__What to work on__
Can you convert each of the records below into a JSON list of strings, with one string per line, blank lines dropped, and the pictures left out?

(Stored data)
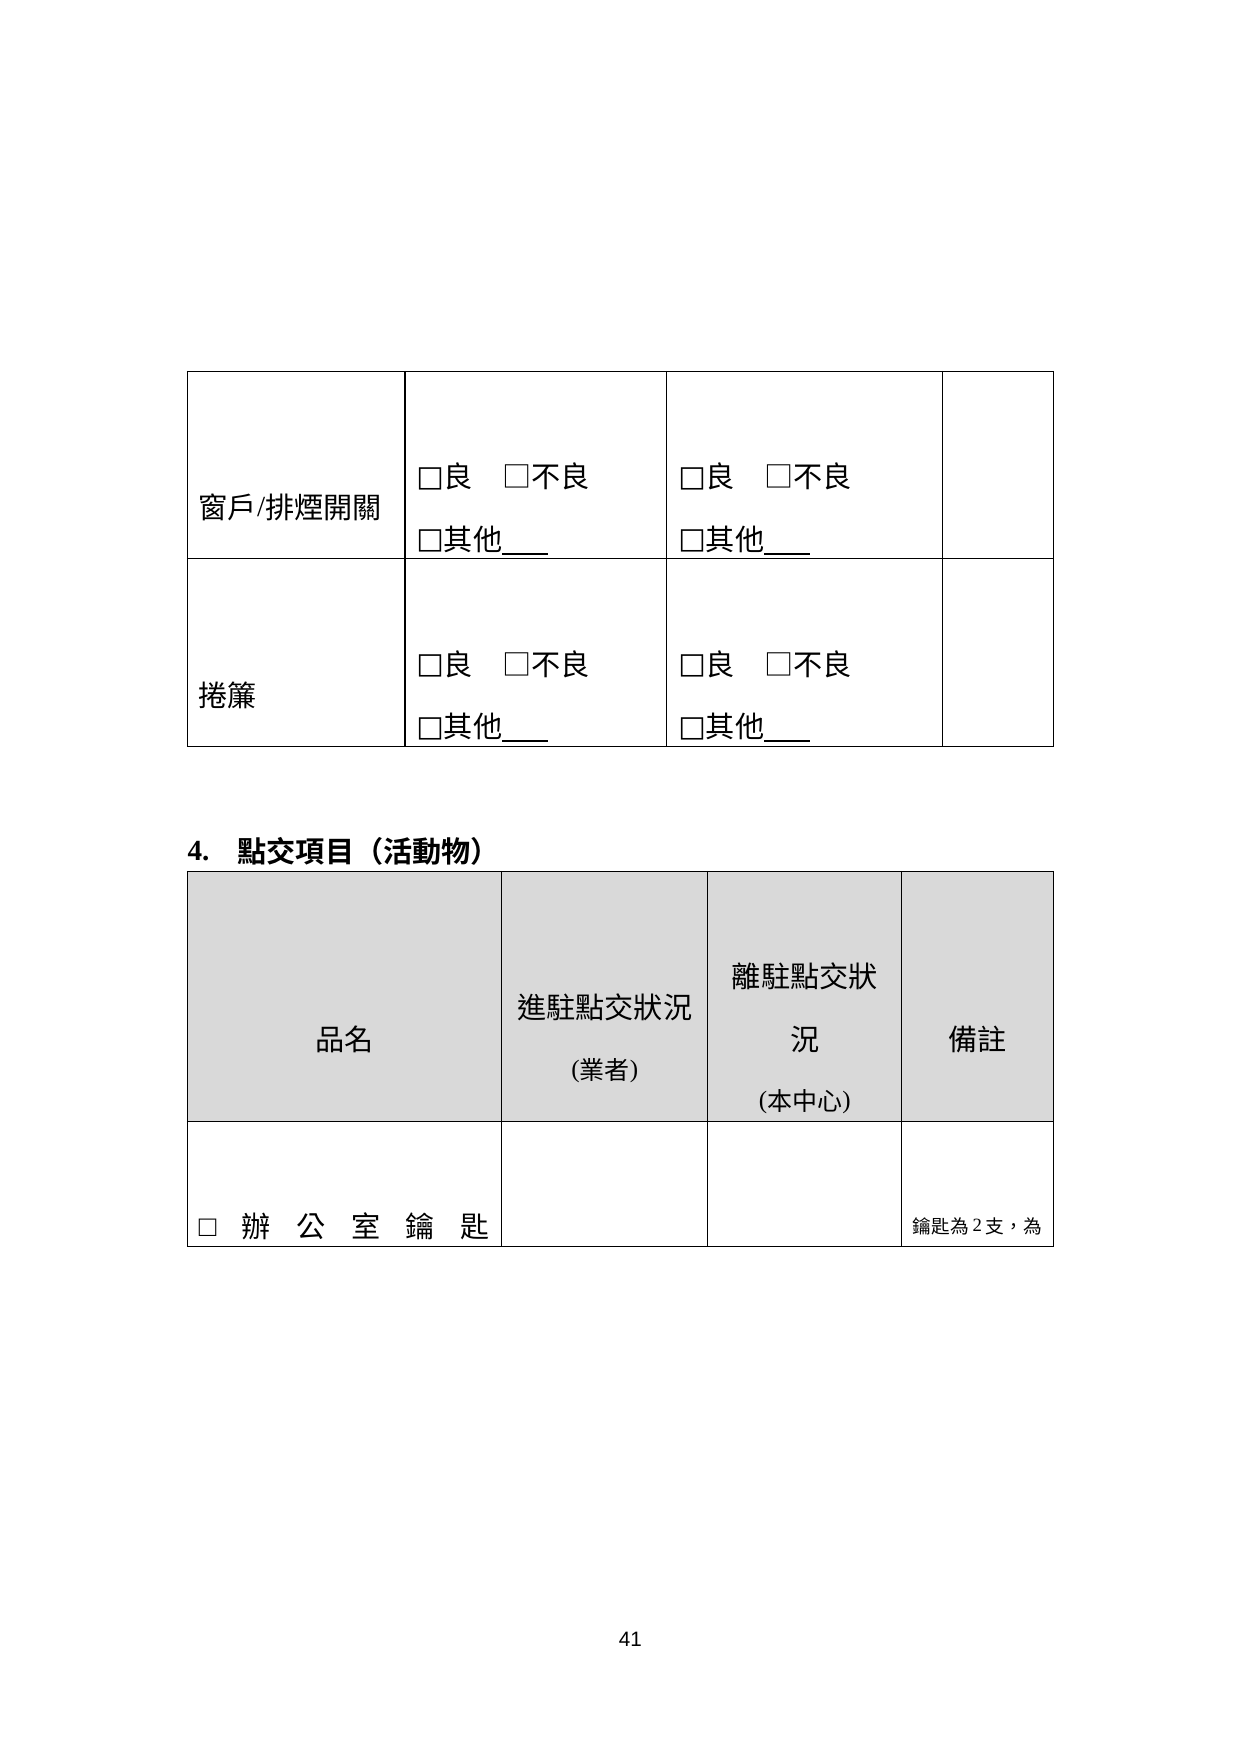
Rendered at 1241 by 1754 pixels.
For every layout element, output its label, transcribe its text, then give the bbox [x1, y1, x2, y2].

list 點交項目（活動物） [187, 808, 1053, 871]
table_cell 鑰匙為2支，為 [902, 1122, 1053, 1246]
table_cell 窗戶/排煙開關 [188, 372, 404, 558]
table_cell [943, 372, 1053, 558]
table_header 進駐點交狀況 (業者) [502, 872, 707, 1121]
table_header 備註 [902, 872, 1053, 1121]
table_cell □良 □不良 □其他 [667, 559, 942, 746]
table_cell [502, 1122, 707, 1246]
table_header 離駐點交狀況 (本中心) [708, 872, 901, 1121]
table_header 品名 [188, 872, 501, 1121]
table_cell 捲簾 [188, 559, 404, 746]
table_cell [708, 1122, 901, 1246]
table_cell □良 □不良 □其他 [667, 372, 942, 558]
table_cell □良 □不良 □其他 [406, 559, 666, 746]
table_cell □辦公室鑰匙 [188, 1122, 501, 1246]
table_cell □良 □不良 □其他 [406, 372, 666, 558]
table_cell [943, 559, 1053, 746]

__Final result__
[
  "Rendered at 1241 by 1754 pixels.",
  "For every layout element, output its label, transcribe its text, then give the bbox [x1, y1, x2, y2].",
  "list 點交項目（活動物） [187, 808, 1053, 871]",
  "table_cell 鑰匙為2支，為 [902, 1122, 1053, 1246]",
  "table_cell 窗戶/排煙開關 [188, 372, 404, 558]",
  "table_cell [943, 372, 1053, 558]",
  "table_header 進駐點交狀況 (業者) [502, 872, 707, 1121]",
  "table_header 備註 [902, 872, 1053, 1121]",
  "table_cell □良 □不良 □其他 [667, 559, 942, 746]",
  "table_cell [502, 1122, 707, 1246]",
  "table_header 離駐點交狀況 (本中心) [708, 872, 901, 1121]",
  "table_header 品名 [188, 872, 501, 1121]",
  "table_cell 捲簾 [188, 559, 404, 746]",
  "table_cell [708, 1122, 901, 1246]",
  "table_cell □良 □不良 □其他 [667, 372, 942, 558]",
  "table_cell □良 □不良 □其他 [406, 559, 666, 746]",
  "table_cell □辦公室鑰匙 [188, 1122, 501, 1246]",
  "table_cell □良 □不良 □其他 [406, 372, 666, 558]",
  "table_cell [943, 559, 1053, 746]"
]